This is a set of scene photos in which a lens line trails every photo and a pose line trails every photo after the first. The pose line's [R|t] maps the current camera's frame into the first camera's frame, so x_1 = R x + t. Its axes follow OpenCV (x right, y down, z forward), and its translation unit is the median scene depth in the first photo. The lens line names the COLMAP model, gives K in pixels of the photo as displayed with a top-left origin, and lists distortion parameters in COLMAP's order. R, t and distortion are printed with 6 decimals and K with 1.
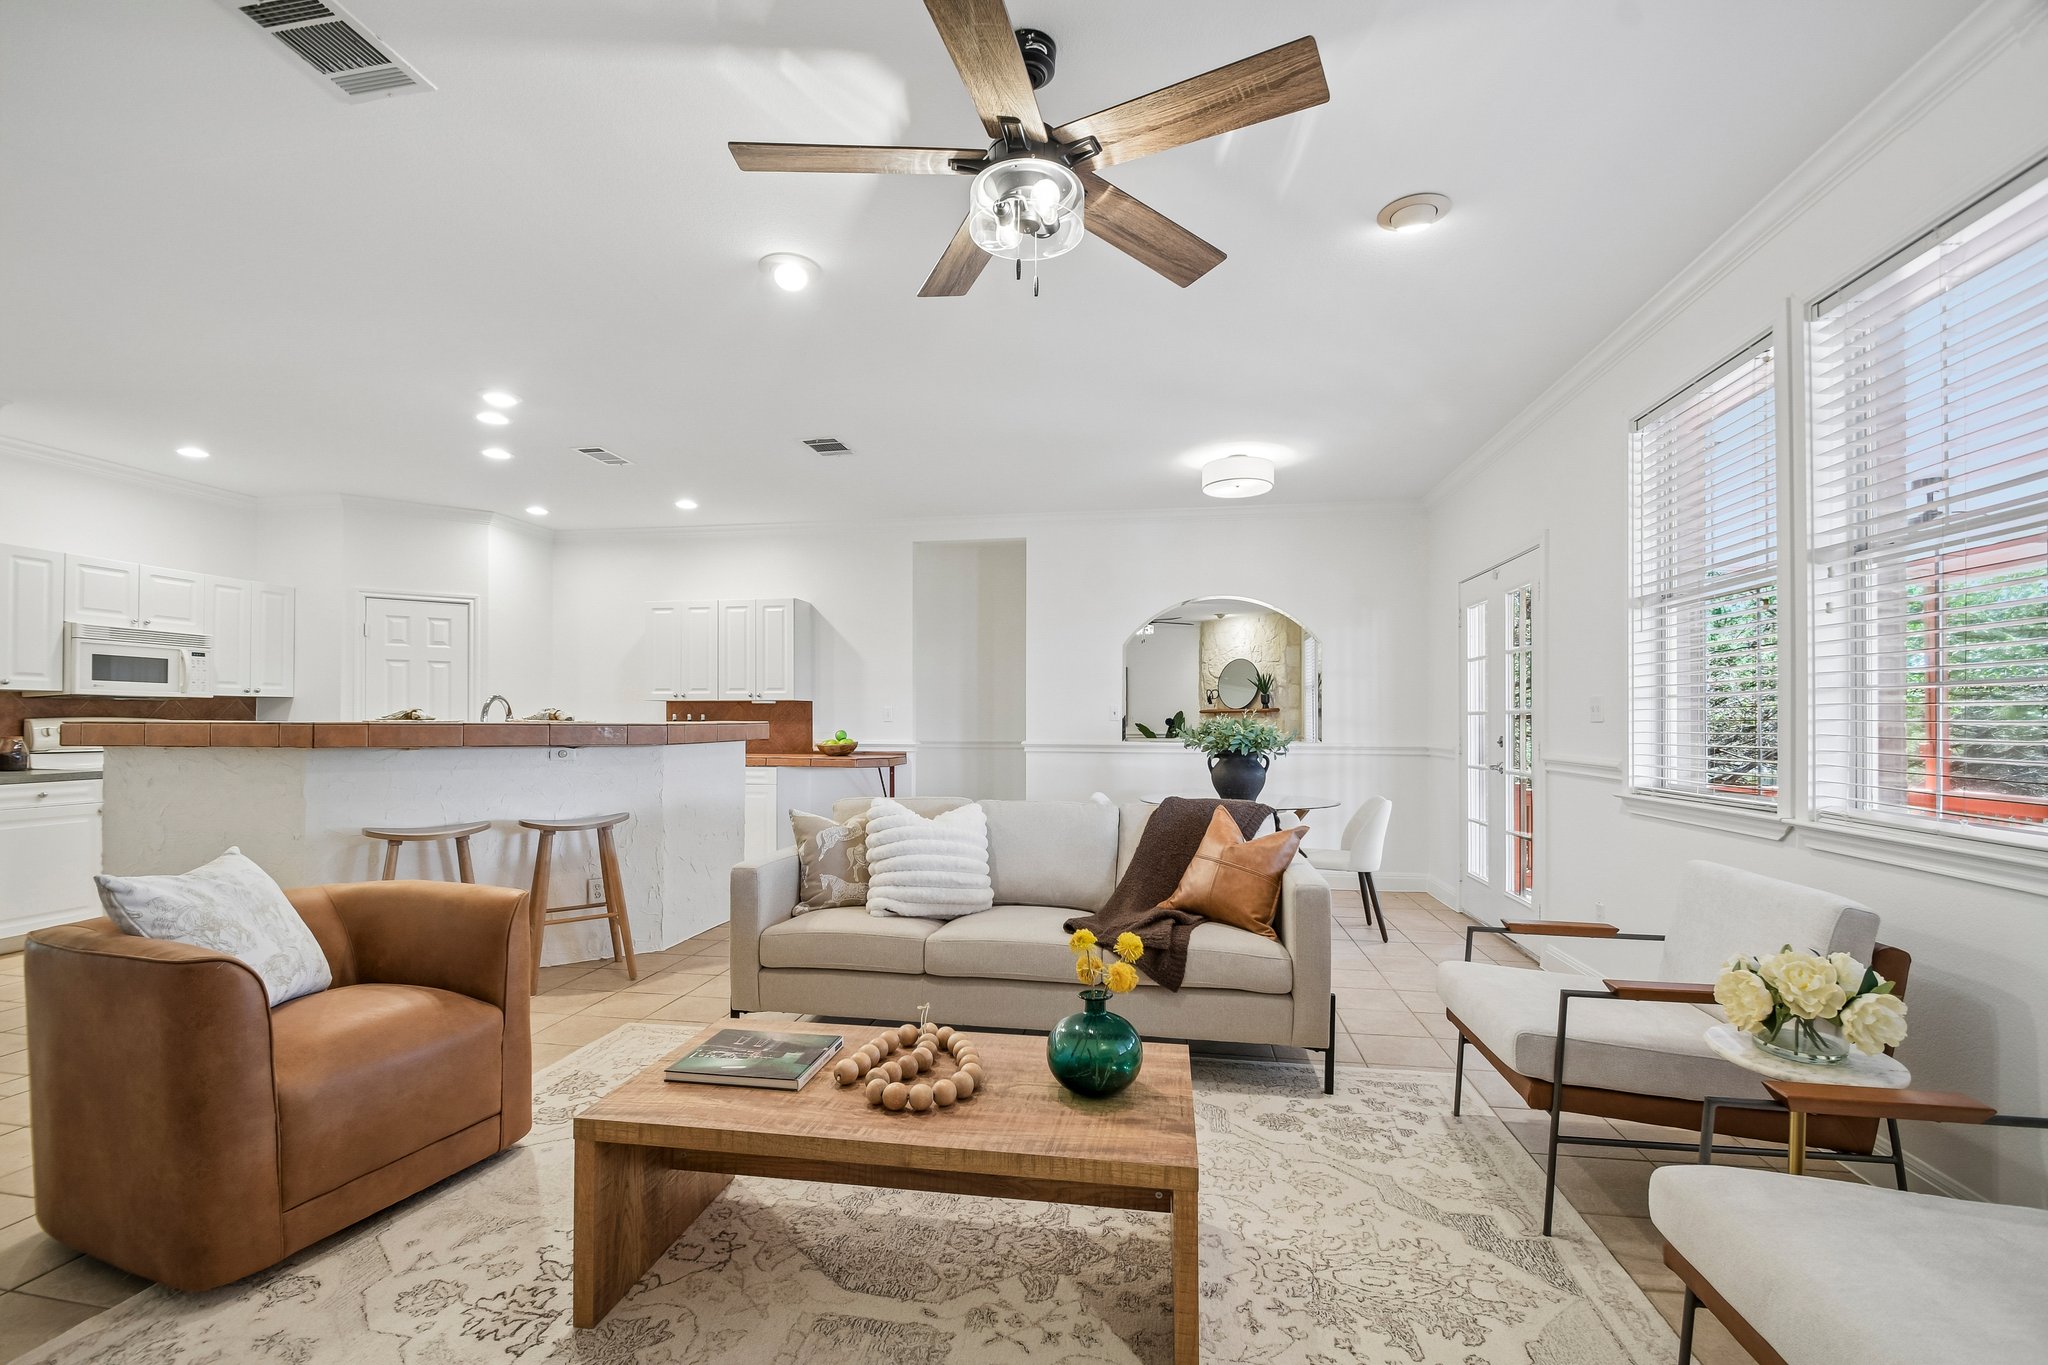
lens RADIAL K [[904.8, 0, 1011.9], [0, 904.8, 707.5], [0, 0, 1]] dist [-0.004464, -0.005544]
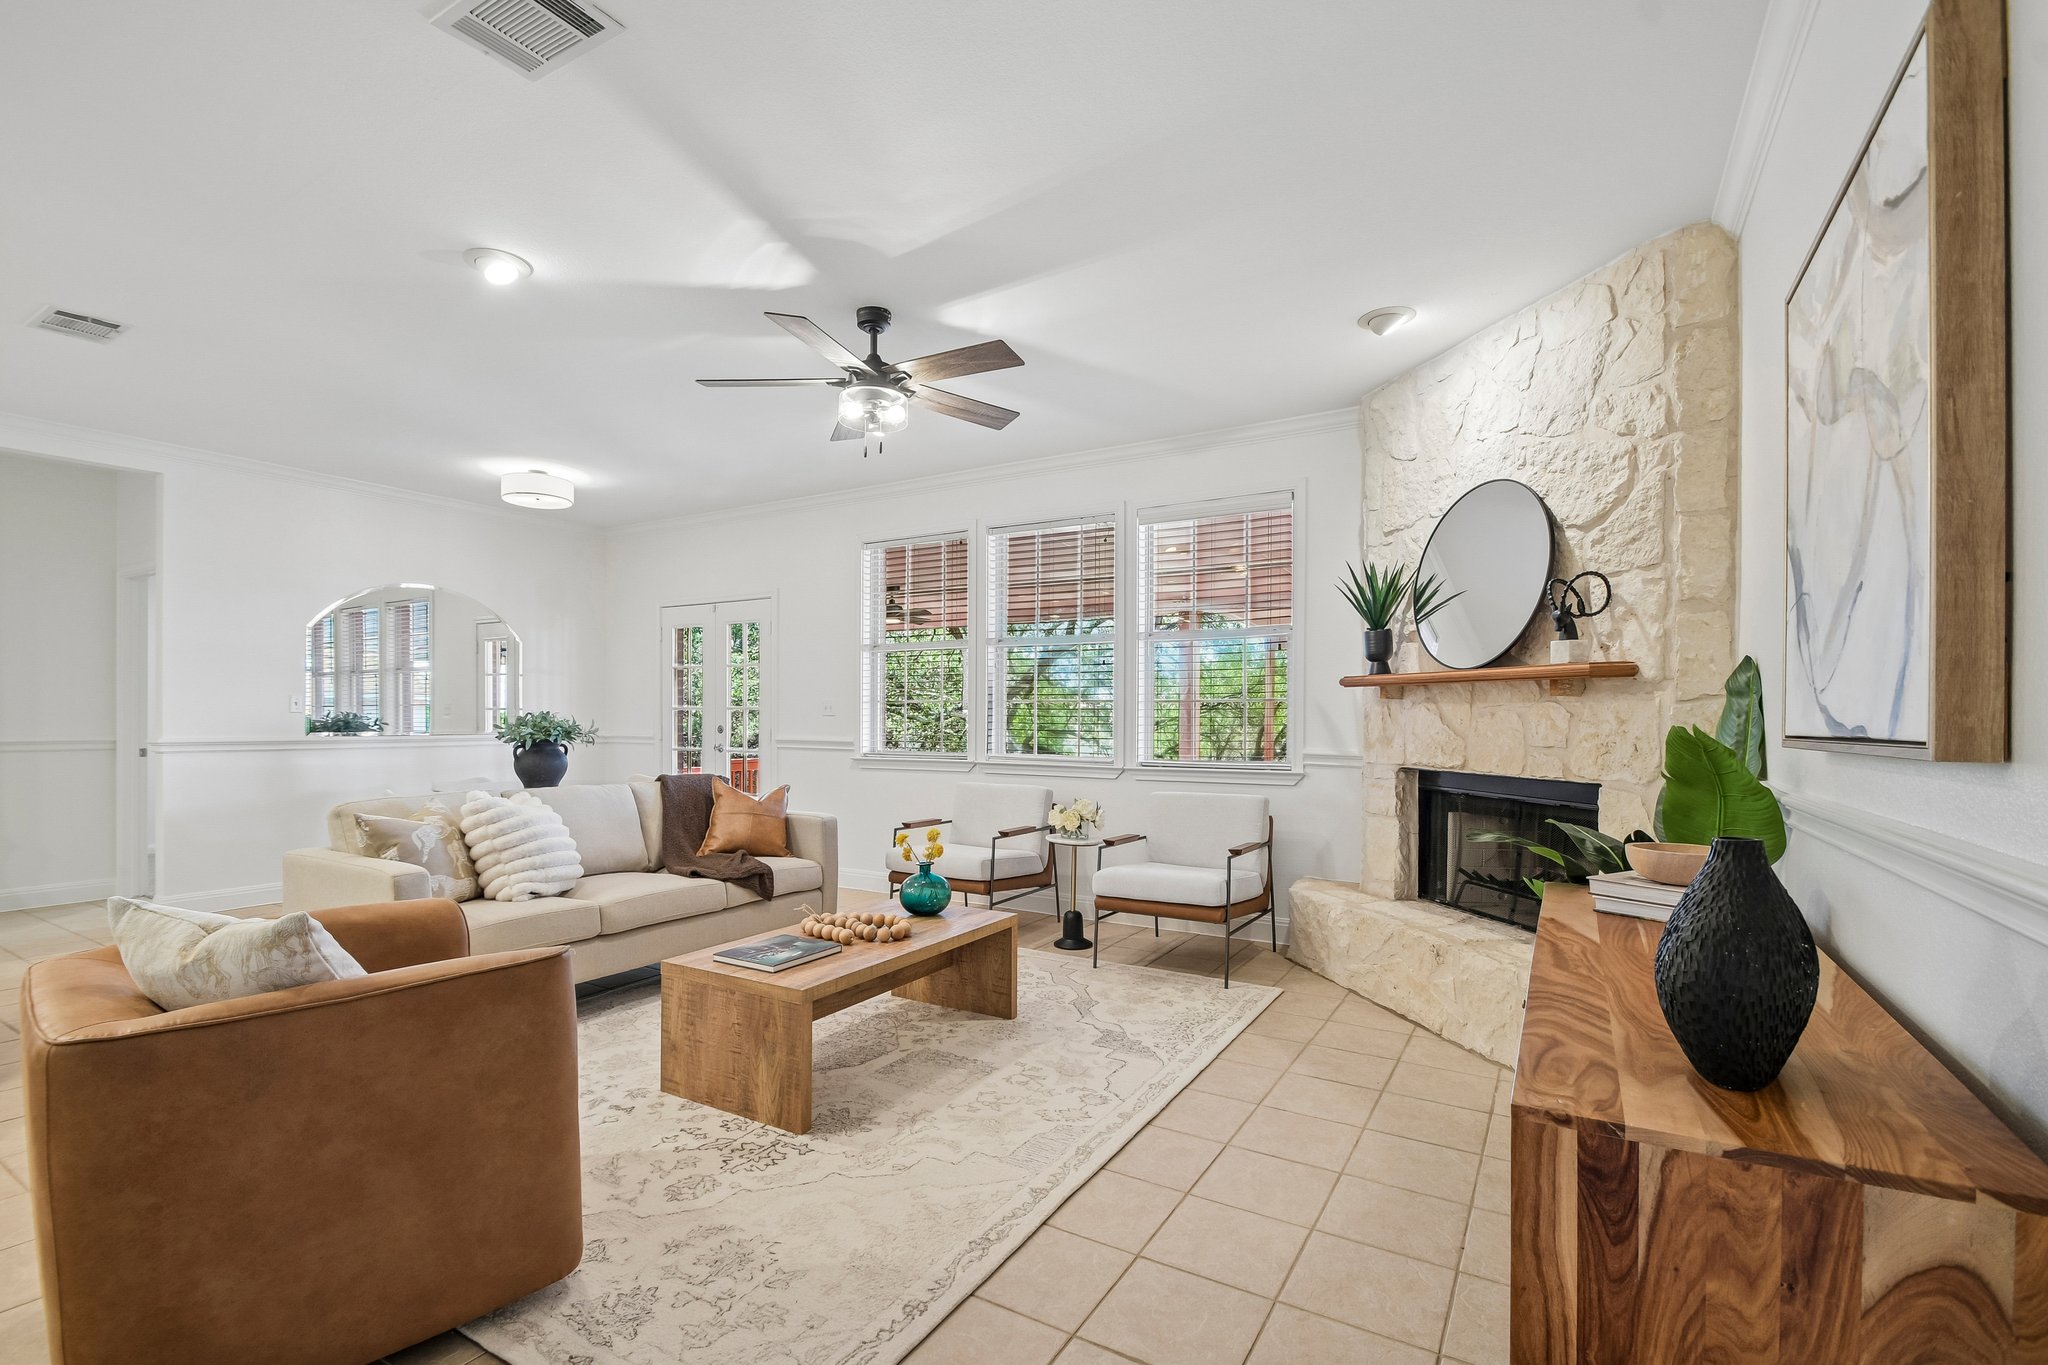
lens RADIAL K [[904.8, 0, 1032.0], [0, 904.8, 703.2], [0, 0, 1]] dist [-0.004464, -0.005544]
pose [[0.359724, 0.013643, 0.932959, -1.116972], [-0.019242, 0.999789, -0.007201, -0.002716], [-0.932860, -0.015361, 0.359910, 0.090830]]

**Problem to work on:** Write these lines out again, substituting "follows" for "trails" everywhere it occurs and changing nothing else. Leave out the pictures.

**Result:**
This is a set of scene photos in which a lens line follows every photo and a pose line follows every photo after the first. The pose line's [R|t] maps the current camera's frame into the first camera's frame, so x_1 = R x + t. Its axes follow OpenCV (x right, y down, z forward), and its translation unit is the median scene depth in the first photo. The lens line names the COLMAP model, gives K in pixels of the photo as displayed with a top-left origin, and lists distortion parameters in COLMAP's order. R, t and distortion are printed with 6 decimals and K with 1.
lens RADIAL K [[904.8, 0, 1011.9], [0, 904.8, 707.5], [0, 0, 1]] dist [-0.004464, -0.005544]
lens RADIAL K [[904.8, 0, 1032.0], [0, 904.8, 703.2], [0, 0, 1]] dist [-0.004464, -0.005544]
pose [[0.359724, 0.013643, 0.932959, -1.116972], [-0.019242, 0.999789, -0.007201, -0.002716], [-0.932860, -0.015361, 0.359910, 0.090830]]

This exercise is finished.